25 de noviembre del 2019
Juan 20:11-18
Reconociendo la voz del Maestro
“Jesús le preguntó: Mujer, ¿por qué lloras? ¿A quién buscas?”
Juan 20:15
¿Por qué una persona llora? Puede llorar porque tiene hambre, porque está con algún tipo de dolor, por haber quedado sin empleo o por haber perdido a alguien muy querido.
Para muchos, llorar es una demostración de debilidad, para otros puede significar una demostración de fuerza, principalmente si llora en público, pero las lágrimas no deben impedirte para ver la realidad.
María Magdalena quería ver con sus propios ojos donde Jesús había sido enterrado. Ella se quedó afuera, junto al sepulcro, llorando. Y llorando como estaba, se agachó para mirar dentro. Entonces escuchó una voz, y pensando que era la voz del hombre que cuidaba el huerto, le dijo: “Señor, si usted se lo ha llevado, dígame dónde lo ha puesto, para que yo vaya a buscarlo.”

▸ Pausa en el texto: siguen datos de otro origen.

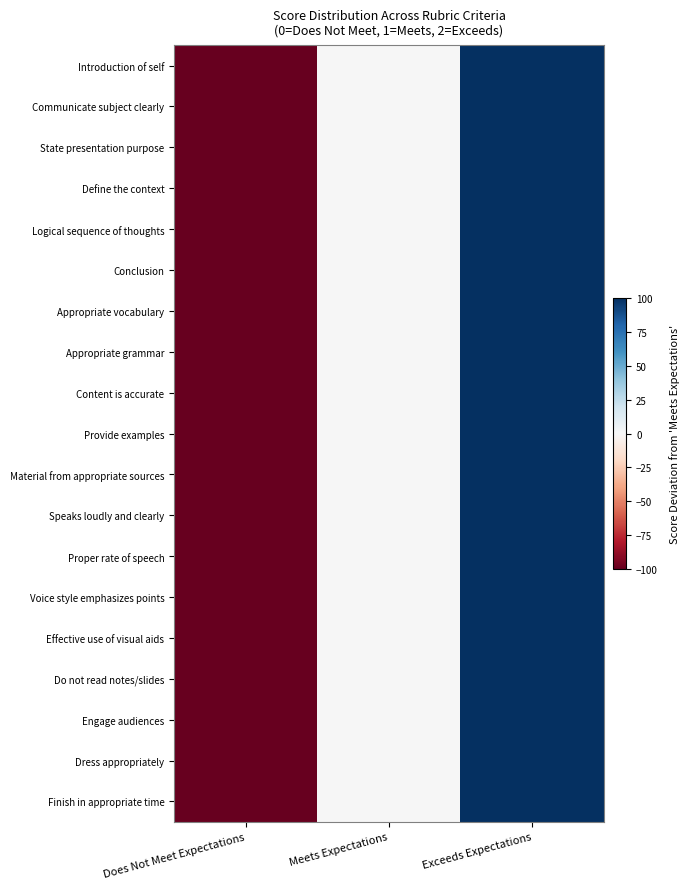

Which series has the largest total across all categories?

Introduction of self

Jesús entonces le dijo: “¡María! Ella se volvió y le dijo en hebreo: ¡Rabuni! (que quiere decir: «Maestro»)” Aquí en este punto sucede algo maravilloso, aunque un poco tarde. Desde el punto de vista humano, la oveja reconoció la voz de su pastor y eso es lo que importa.

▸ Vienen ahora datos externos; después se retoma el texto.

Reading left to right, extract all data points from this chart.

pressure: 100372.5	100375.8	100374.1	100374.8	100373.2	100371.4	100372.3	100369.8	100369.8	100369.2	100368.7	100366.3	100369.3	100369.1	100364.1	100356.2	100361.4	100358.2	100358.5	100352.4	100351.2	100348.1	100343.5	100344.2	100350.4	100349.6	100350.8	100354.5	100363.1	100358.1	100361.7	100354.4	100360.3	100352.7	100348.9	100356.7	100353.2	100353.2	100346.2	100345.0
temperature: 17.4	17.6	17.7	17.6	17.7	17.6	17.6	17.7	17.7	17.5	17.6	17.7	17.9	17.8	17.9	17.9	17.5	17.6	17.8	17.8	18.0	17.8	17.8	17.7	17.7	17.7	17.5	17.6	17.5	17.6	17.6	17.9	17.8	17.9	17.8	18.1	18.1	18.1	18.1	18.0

Jesús se presenta a nosotros todos los días de muchas y diversas maneras. Es responsabilidad de nosotros estar listos para atender su llamada y reconocer sus promesas de vida eterna. Déjame escuchar tu voz, Señor.
Ayúdame, bondadoso señor, a reconocer tu voz y a seguirte por dondequiera que vayas. Amén.